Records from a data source

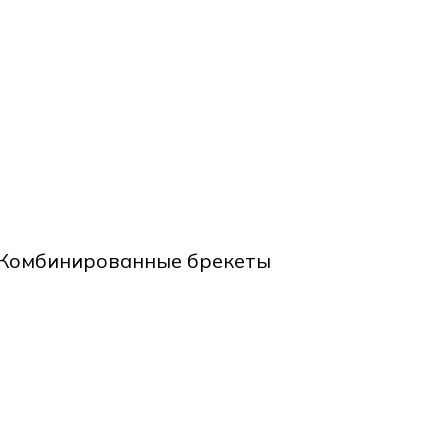
Комбинированные брекеты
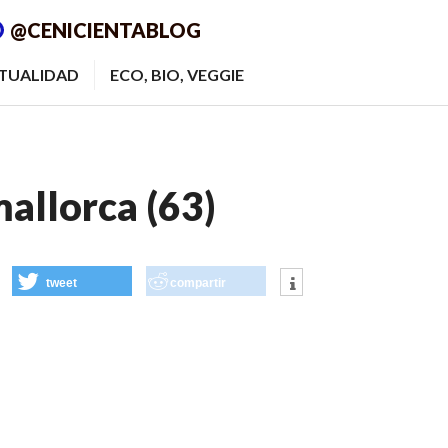
@CENICIENTABLOG
ITUALIDAD
ECO, BIO, VEGGIE
allorca (63)
tweet
compartir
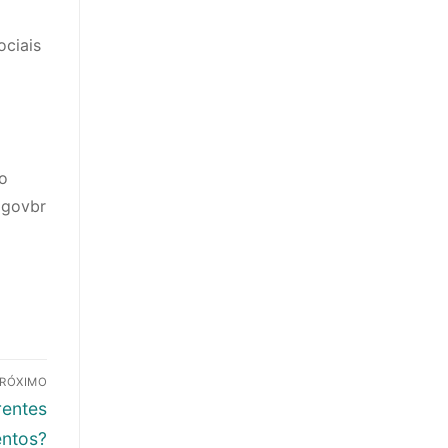
ciais
lo
agovbr
RÓXIMO
rentes
ntos?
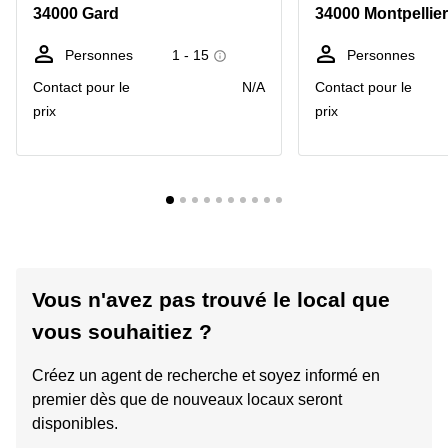
34000 Gard
34000 Montpellier
Personnes
1 - 15
Personnes
Contact pour le
N/A
Contact pour le
prix
prix
Vous n'avez pas trouvé le local que
vous souhaitiez ?
Créez un agent de recherche et soyez informé en
premier dès que de nouveaux locaux seront
disponibles.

* WHAT YOU NEED TO DO *
Repeat, exactly and in full, every entry in the data, but not the pictures.

* RESULT OF THIS EXERCISE *
Комбинированные брекеты
@CENICIENTABLOG
ITUALIDAD
ECO, BIO, VEGGIE
allorca (63)
tweet
compartir
ciais
lo
agovbr
RÓXIMO
rentes
ntos?
34000 Gard
34000 Montpellier
Personnes
1 - 15
Personnes
Contact pour le
N/A
Contact pour le
prix
prix
Vous n'avez pas trouvé le local que
vous souhaitiez ?
Créez un agent de recherche et soyez informé en
premier dès que de nouveaux locaux seront
disponibles.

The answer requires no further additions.